Jay Z: Crack dealing was my job experience

How did Jay Z develop the business acumen he needed to become a music mogul? By dealing crack, of course.

“I know about budgets. I was a drug dealer,” the hip-hop titan boasted to Vanity Fair magazine, referring to his days on Brooklyn’s mean streets.

“To be in a drug deal, you need to know what you can spend, what you need to re-up.”

Speaking in the mag’s November issue, which also features him on the cover, the 43-year-old rapper explains that the most important plan any drug dealer can make is how to get out of the business.

“If you want to start some sort of barbershop or carwash — those were the businesses back then,” Jay-Z said, recalling the careers he once considered. “Things you can get in easily to get out of [that] life.”

While cutting hair and washing cars might not have been sexy options, they beat the alternative — death or prison.

“You have to have an exit strategy, because your window [for dealing drugs] is very small,” Jay Z said. “You’re going to get locked up or you’re going to die.”

Looking back, Jay Z said he regrets having played a role in the city’s 1980s crack epidemic. He admitted that, at the time, he was thinking only about the money.

“Not until later, when I realized the effects on the community. I started looking at the community on the whole, but in the beginning, no,” he said.

“I was thinking about surviving. I was thinking about improving my situation. I was thinking about buying clothes.”

From his beginnings in Bed-Stuy’s Marcy Houses, Jay Z has gone on to become one of hip-hop’s biggest names — not to mention the hubby of one of pop’s hottest singers, Beyoncé.
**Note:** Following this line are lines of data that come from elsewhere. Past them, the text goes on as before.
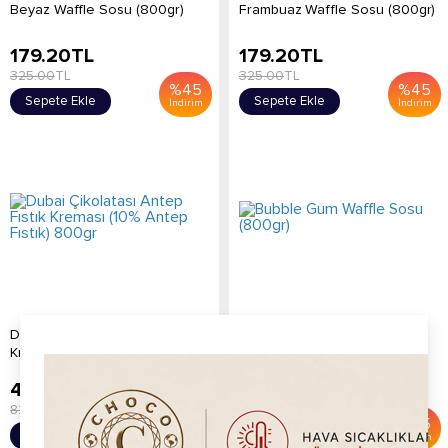
Beyaz Waffle Sosu (800gr)
Frambuaz Waffle Sosu (800gr)
179.20
TL
179.20
TL
325.00
TL
325.00
TL
%
45
%
45
Sepete Ekle
Sepete Ekle
İndirim
İndirim
Dubai Çikolatası Antep Fıstık
Bubble Gum Waffle Sosu
Kreması (10% Antep Fıstık) 80...
(800gr)
495.00
TL
179.20
TL
820.00
TL
325.00
TL
%
40
%
45
Sepete Ekle
Sepete Ekle
İndirim
İndirim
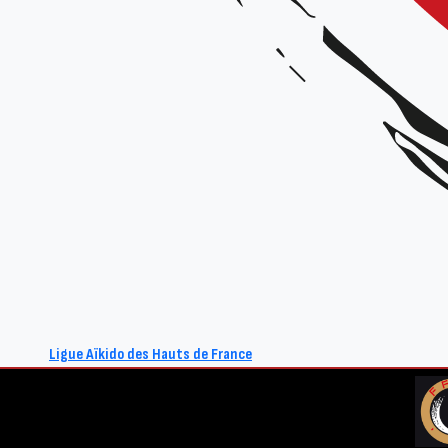
https://youtu.be/t0lROIwnjd0
Pouvoir qui doit être signé du Pré
Pouvoir_AG_Ligue_HDF_24-25
Téléchar
REVENIR À LA LISTE DES ACTUALITÉS
Ligue Aïkido des Hauts de France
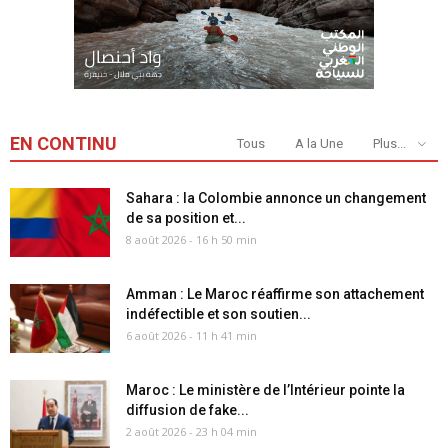
EN CONTINU
Tous
A la Une
Plus...
Sahara : la Colombie annonce un changement
de sa position et...
8 août 2026 - 16 h 50 min
Amman : Le Maroc réaffirme son attachement
indéfectible et son soutien...
6 août 2026 - 11 h 41 min
Maroc : Le ministère de l’Intérieur pointe la
diffusion de fake...
2 août 2026 - 23 h 04 min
He raked in $42 million in the past year, adding to a net worth of about $475 million, according to Forbes.

He has been performing since the ’80s despite having once pledged to quit by age 30.

“I know I said I wouldn’t be doing it when I was 30,” he said, “so that’s how I know I love it. Thirty years old was my cutoff, but I’m still here, 43 years old.”

Jay Z has won 13 Grammys, including two this year for “N- - -as in Paris” and one for “No Church in the Wild,” both from his and Kanye West’s 2011 album, “Watch the Throne.”